Mauritius under supervision by EU’s Code of Conduct Group

Economic Outlook

By Rattan Khushiram

Barbados, Belize, Curaçao, Mauritius, Saint Lucia and Seychelles have been warned by the European Union (EU) that some of their tax policies are “harmful” and must be updated to comply with best practices by the end of this year.

Indeed, the EU’s Code of Conduct Group (CCG) has informed the governments of these six countries that recent changes made to their laws do not go far enough to avoid the EU’s blacklist of non-cooperative tax jurisdictions. Most international financial centres (IFCs), including Mauritius, have rushed to amend their rules on preferential treatment by the end of 2018.

The CCG has written to each, asking them to make a high-level commitment to abolish or amend the relevant preferential regimes, without introducing any grandfathering mechanisms to water down the impact on non-resident businesses. Some of them have already announced extensive revisions of their corporate tax regimes to meet the EU’s demands, but have included some grandfathering provisions. The CCG’s letters suggest that it will consider recommending the jurisdictions for inclusion on the EU’s soon-to-be-revised list of non-cooperative jurisdictions for tax purposes, if the measures are not removed.

The Criteria: The list of non-cooperative jurisdictions in fair taxation matters was adopted on the basis of the following criteria:

  • Targeting non-residents – whether advantages are accorded only to non-residents or in respect of transactions carried out with non-residents.
  • Ring fencing – whether advantages are ring-fenced from the domestic market, so they do not affect the national tax base.
  • Substance – whether advantages are granted even without any real economic activity and substantial economic presence within the Member State offering such tax advantages.
  • Internationally accepted – whether the rules for profit determination in respect of activities within a multinational group of companies departs from internationally accepted principles, notably the rules agreed upon within the OECD.
  • Transparency – whether the tax measures lack transparency, including where legal provisions are relaxed at administrative level in a non-transparent way.

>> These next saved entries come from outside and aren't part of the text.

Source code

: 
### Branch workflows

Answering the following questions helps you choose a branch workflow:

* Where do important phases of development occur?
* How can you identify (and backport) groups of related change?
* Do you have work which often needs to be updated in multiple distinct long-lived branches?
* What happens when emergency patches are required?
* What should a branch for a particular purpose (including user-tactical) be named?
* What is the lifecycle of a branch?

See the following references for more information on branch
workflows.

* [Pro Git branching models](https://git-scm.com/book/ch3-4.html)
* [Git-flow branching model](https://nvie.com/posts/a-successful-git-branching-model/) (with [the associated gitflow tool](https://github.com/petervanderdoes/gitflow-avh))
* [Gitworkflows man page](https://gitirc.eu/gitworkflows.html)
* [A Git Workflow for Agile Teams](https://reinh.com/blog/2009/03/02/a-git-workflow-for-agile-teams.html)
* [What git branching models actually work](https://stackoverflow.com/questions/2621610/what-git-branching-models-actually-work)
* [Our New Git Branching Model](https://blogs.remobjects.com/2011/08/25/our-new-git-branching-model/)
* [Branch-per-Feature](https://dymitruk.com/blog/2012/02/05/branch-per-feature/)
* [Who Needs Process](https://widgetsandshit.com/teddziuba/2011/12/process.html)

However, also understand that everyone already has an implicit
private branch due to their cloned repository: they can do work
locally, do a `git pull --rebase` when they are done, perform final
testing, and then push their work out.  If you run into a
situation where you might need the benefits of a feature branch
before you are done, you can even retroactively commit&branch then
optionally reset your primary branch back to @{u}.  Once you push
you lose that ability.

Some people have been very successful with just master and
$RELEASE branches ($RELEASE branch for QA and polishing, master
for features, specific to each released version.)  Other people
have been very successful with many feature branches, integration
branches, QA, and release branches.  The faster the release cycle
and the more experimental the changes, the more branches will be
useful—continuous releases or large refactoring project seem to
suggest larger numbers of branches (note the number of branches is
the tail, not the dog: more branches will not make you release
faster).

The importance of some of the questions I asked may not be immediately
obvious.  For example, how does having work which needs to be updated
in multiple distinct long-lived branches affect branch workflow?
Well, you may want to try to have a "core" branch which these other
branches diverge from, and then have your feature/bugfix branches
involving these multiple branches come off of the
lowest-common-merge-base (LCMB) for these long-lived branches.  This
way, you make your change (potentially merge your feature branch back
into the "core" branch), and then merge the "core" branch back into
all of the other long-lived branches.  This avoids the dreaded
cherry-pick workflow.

The Warning: To remain off the blacklist, countries should apply “fair taxation” standards by not offering harmful preferential regimes or facilitating structures that attract profit without real economic activity. According to the letter addressed to Mauritius, “the council criticized the partial exemption system for foreign-source dividends, profit attributable to a foreign permanent establishment, interest and dividends from local or foreign sources, and the grandfathering provisions.” Certain companies pay a maximum effective tax rate of 3 per cent because they can claim a “deemed” tax credit equivalent to 80 per cent of their Mauritian tax, the exemption provides for a significant lower level of taxation – compared to the 15% tax rate — and is therefore potentially harmful.

What does it entail? If commitments to further changes are not made, the jurisdictions risk being blacklisted. The Code of Conduct Group has requested that further changes be made by the end of 2019, with no grandfathering.

The financial services sector is likely to go through a challenging period. Some of the effects of the April deadline for the India-Mauritius tax treaty are already visible. It will become increasingly difficult for the financial sector to double its size by 2030 with its contribution to GDP in real terms attaining US$1.9 billion , employment to 17,000 while revenue to US$0.3 billion in real terms. But the Minister of Financial Services is confident that we can make it happen given that there are “positive signs that funds domiciled in Mauritius which predominantly targeted India for investment are diversifying into Africa.”

Let us hope that with the help of the forthcoming report of the IMF on the competitiveness of the sector and the working group comprising the UK Department for International Development (UKDFID), Mauritius-Africa Fund, the EDB and officials of concerned ministries, the authorities will soon come forward with the appropriate strategies and measures to counter the negative impact of international pressures on the development of our financial sector.